■ **TASKS TO CARRY OUT**
• a. Reproduce part of the Form 8-K cover page word for word, starting at the words "December 28, 2007 (December" and ending after the words "in its Charter)".
• b. Summarize the Form 8-K cover page in two sentences.

=== PASSAGE ===

Form 8-K

UNITED STATES

SECURITIES AND EXCHANGE COMMISSION

WASHINGTON, D.C. 20549

 


FORM 8-K

 


CURRENT REPORT PURSUANT

TO SECTION 13 OR 15(d) OF THE

SECURITIES EXCHANGE ACT OF 1934

December 28, 2007 (December 21, 2007)

Date of Report (Date of earliest event reported)

 


ANWORTH MORTGAGE ASSET CORPORATION

(Exact Name of Registrant as Specified in its Charter)

 


 

Maryland   001-13709   52-2059785
(State or Other Jurisdiction of Incorporation)   (Commission File Number)   (IRS Employer Identification No.)

1299 Ocean Avenue, 2nd Floor, Santa Monica, California 90401

(Address of Principal Executive Offices) (Zip Code)

(310) 255-4493

(Registrant’s Telephone Number, Including Area Code)

=== DATA EXCERPT ===

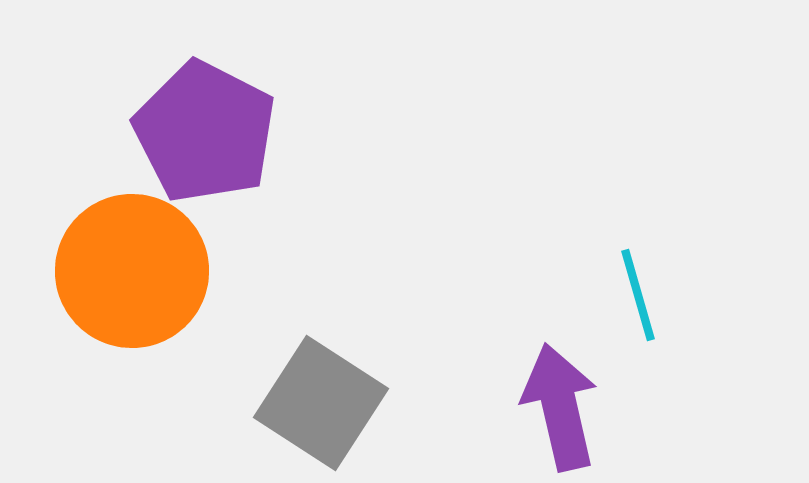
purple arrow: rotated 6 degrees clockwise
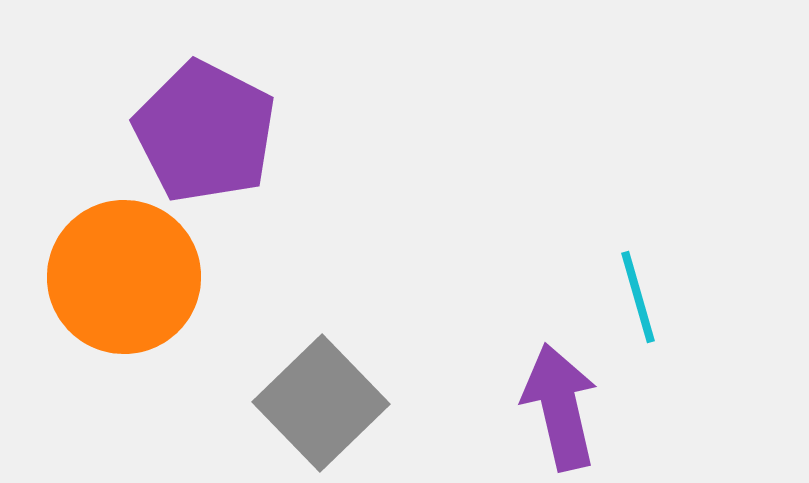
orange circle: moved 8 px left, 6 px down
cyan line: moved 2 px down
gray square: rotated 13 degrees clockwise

===

■ **RESULTS FOR EACH TASK**
• a.
December 28, 2007 (December 21, 2007)

Date of Report (Date of earliest event reported)

 


ANWORTH MORTGAGE ASSET CORPORATION

(Exact Name of Registrant as Specified in its Charter)

• b. This is a Form 8-K current report from Anworth Mortgage Asset Corporation, a Maryland registrant with Commission File Number 001-13709, made pursuant to Section 13 or 15(d) of the Securities Exchange Act of 1934. It is dated December 28, 2007, gives December 21, 2007 as the date of the earliest event reported, and lists principal executive offices at 1299 Ocean Avenue, 2nd Floor, Santa Monica, California 90401.